Written task
Extract every line of text from the listing below without changing a character. Leave the pictures out of your answer.

Dataset entries
== Segment start ==

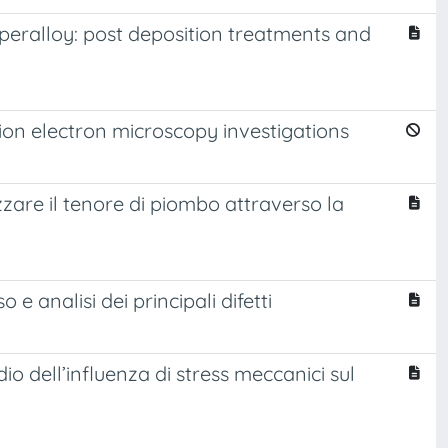
eralloy: post deposition treatments and
ion electron microscopy investigations
zzare il tenore di piombo attraverso la
e analisi dei principali difetti
io dell’influenza di stress meccanici sul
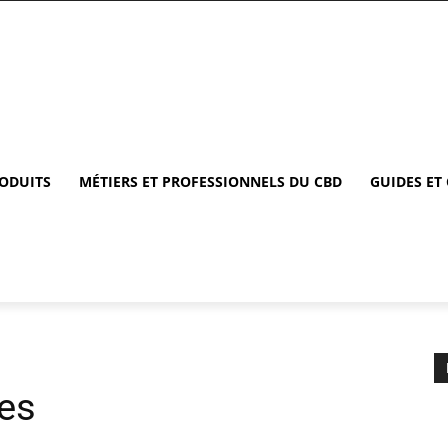
RODUITS
MÉTIERS ET PROFESSIONNELS DU CBD
GUIDES ET
es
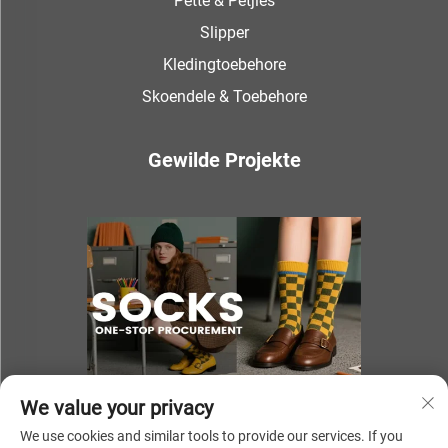
Pette & Petjies
Slipper
Kledingtoebehore
Skoendele & Toebehore
Gewilde Projekte
We value your privacy
We use cookies and similar tools to provide our services. If you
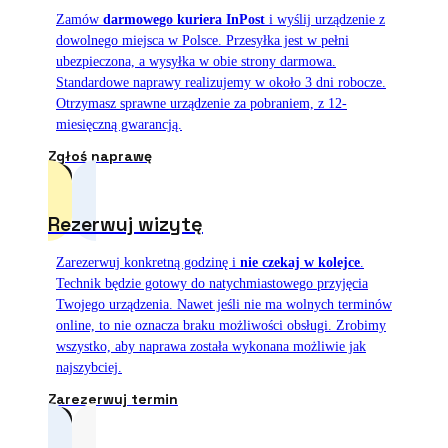
Zamów
darmowego kuriera InPost
i wyślij urządzenie z
dowolnego miejsca w Polsce. Przesyłka jest w pełni
ubezpieczona, a wysyłka w obie strony darmowa.
Standardowe naprawy realizujemy w około 3 dni robocze.
Otrzymasz sprawne urządzenie za pobraniem, z 12-
miesięczną gwarancją.
Zgłoś naprawę
Rezerwuj wizytę
Zarezerwuj konkretną godzinę i
nie czekaj w kolejce
.
Technik będzie gotowy do natychmiastowego przyjęcia
Twojego urządzenia. Nawet jeśli nie ma wolnych terminów
online, to nie oznacza braku możliwości obsługi. Zrobimy
wszystko, aby naprawa została wykonana możliwie jak
najszybciej.
Zarezerwuj termin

== Segment end ==

Exercise result
eralloy: post deposition treatments and
ion electron microscopy investigations
zzare il tenore di piombo attraverso la
e analisi dei principali difetti
io dell’influenza di stress meccanici sul
RODUITS
MÉTIERS ET PROFESSIONNELS DU CBD
GUIDES ET
es
Pette & Petjies
Slipper
Kledingtoebehore
Skoendele & Toebehore
Gewilde Projekte
We value your privacy
We use cookies and similar tools to provide our services. If you
Zamów
darmowego kuriera InPost
i wyślij urządzenie z
dowolnego miejsca w Polsce. Przesyłka jest w pełni
ubezpieczona, a wysyłka w obie strony darmowa.
Standardowe naprawy realizujemy w około 3 dni robocze.
Otrzymasz sprawne urządzenie za pobraniem, z 12-
miesięczną gwarancją.
Zgłoś naprawę
Rezerwuj wizytę
Zarezerwuj konkretną godzinę i
nie czekaj w kolejce
.
Technik będzie gotowy do natychmiastowego przyjęcia
Twojego urządzenia. Nawet jeśli nie ma wolnych terminów
online, to nie oznacza braku możliwości obsługi. Zrobimy
wszystko, aby naprawa została wykonana możliwie jak
najszybciej.
Zarezerwuj termin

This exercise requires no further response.